Priority to develop green energy

At a discussion with SGGP Investment & Finance, Dr. Can Van Luc (picture), member of National Advisory Council on Monetary and Financial Policies, said that investment and development of recycle energy has huge potential and also faces many challenges.
JOURNALIST: - What do you think about the trend in investing in recycle energy projects in Vietnam, especially after getting support from the government?
Dr. CAN VAN LUC: - It is necessary to develop recycle energy for a more stable and sustainable economic growth. This is also now a global trend.
In Vietnam, developing recycle energy is one of the priorities of the government to reduce dependence on other traditional energy resources, protect the living environment and meet the rising energy demand. However, it is not easy to develop this energy as many constraints remain.
Vietnam’s economy is expected to grow 6.5-7.5%/year till 2030. Hence, energy development must be prioritized to meet the demand and maintain a sustainable growth rate within the country. 
Furthermore, according to the electricity master plan approved by the government, the installed capacity in Vietnam will reach 130,000 MW by 2030, compared to current 47,000 MW. It means that about 83,000 MW will be further added.
- How attractive do recycle energy projects look to investors and bankers?
- For some time now, the recycle energy projects have been attracting many investments, including banks. For example, the State Bank launched a green credit campaign with total credit limit of VND 2,000bn at low interest rate of 1-3%/year. Or in other cases, green financial model, green bond and green bank.
We also see Get Fit of Germany do many things to support the development of recycle projects, including solar and wind power. This reveals that the potential for developing green power projects is huge for Vietnam, a tropical country with abundant natural resources like sunshine and wind. 
Furthermore, the Vietnamese government has offered full support for the development of recycle energy projects. 
Over the last 20 years, Vietnam’s GDP has been growing 6-7%/year on an average. The demand for electricity has grown 13%/year in 2000-2010, 11%/year in 2011-2016 and 10%/year in 2018. The thermal and hydro power projects have been facing many difficulties, the development of recycle energy is hence significantly needed to offset the energy shortage.
- What is the risk of investment in recycle energy projects as these investments are not guaranteed by the government?
- Firstly, the development plan for recycle energy projects lacks sustainability and feasibility features. The management and operation of green energy projects is quite new to investors as they lack professional know-how on such new technology.
Furthermore, the ability to manage cash flow as well as capability to make a long term financial plan by Vietnamese enterprises is not good.
Regarding the banks, recycle energy projects are considered high risk as this area is new to them. Some banks are confused about these projects as they lack any appraisal skills. 

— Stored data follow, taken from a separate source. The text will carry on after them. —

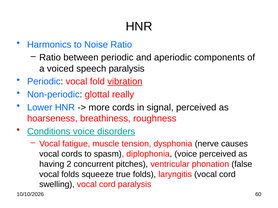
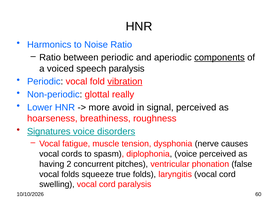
components underline: none -> present
more cords: cords -> avoid
Conditions: Conditions -> Signatures
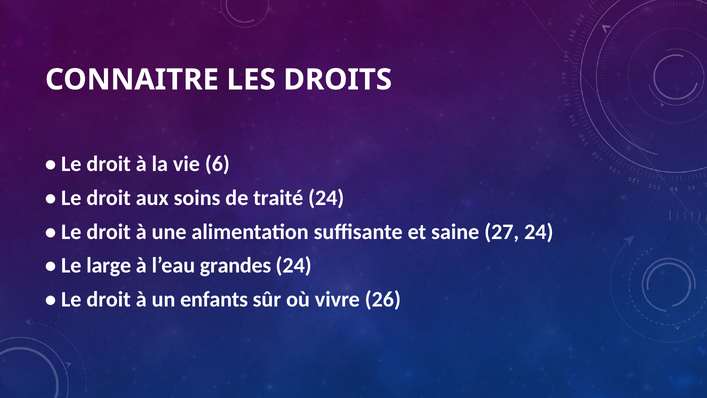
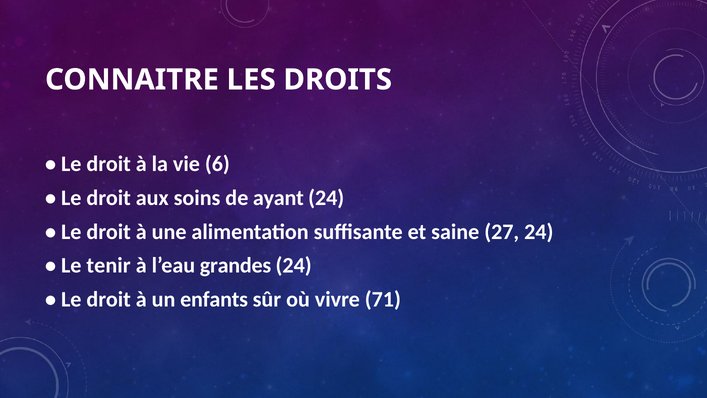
traité: traité -> ayant
large: large -> tenir
26: 26 -> 71
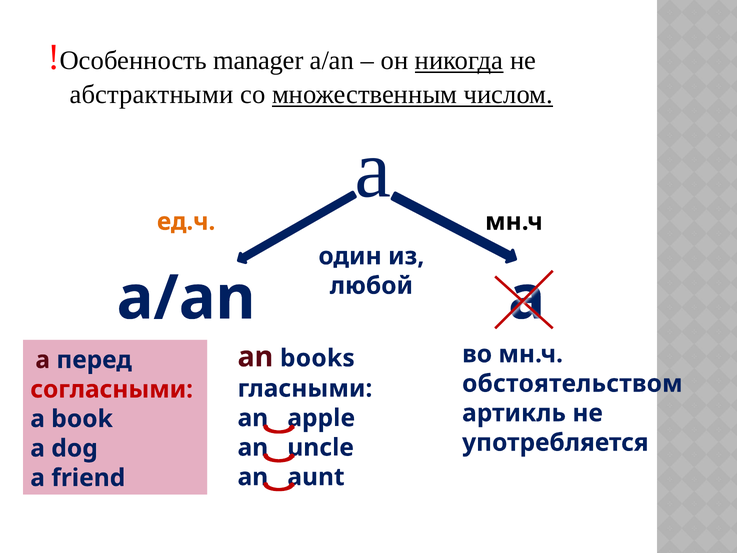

For example, BIDV, since the time they agreed to lend to recycle energy projects, had to hold many training education classes for their staff. BIDV even hired some foreign experts to educate their employees on how to appraise green power projects as this sector is very new and has many special technical terms.
Lastly, the policy risk for Vietnam is now very huge. Taking into account the input risk is not enough as the output risk is worth considering. The selling price is currently controlled by the government, not operated by market mechanism. A low selling price may impact the attractiveness of recycle power projects. However, a high selling price of electricity will impact the manufacturing activities and operations of other industries. Hence, this is a difficult problem to resolve. It needs a balance between economic development and suitable policies for all recycle energy projects. 
- Thank you very much. 
 By end 2018, Vietnam operated 8 wind power projects with total capacity of 243 MW and 10 biomass power plants with total capacity of 212 MW.
With regards to solar power, about 10,000 MW was registered and 8,100 MW of which was recently added. Two solar power projects are operating at total capacity of 86MW, contributing 2.1% to total electricity production.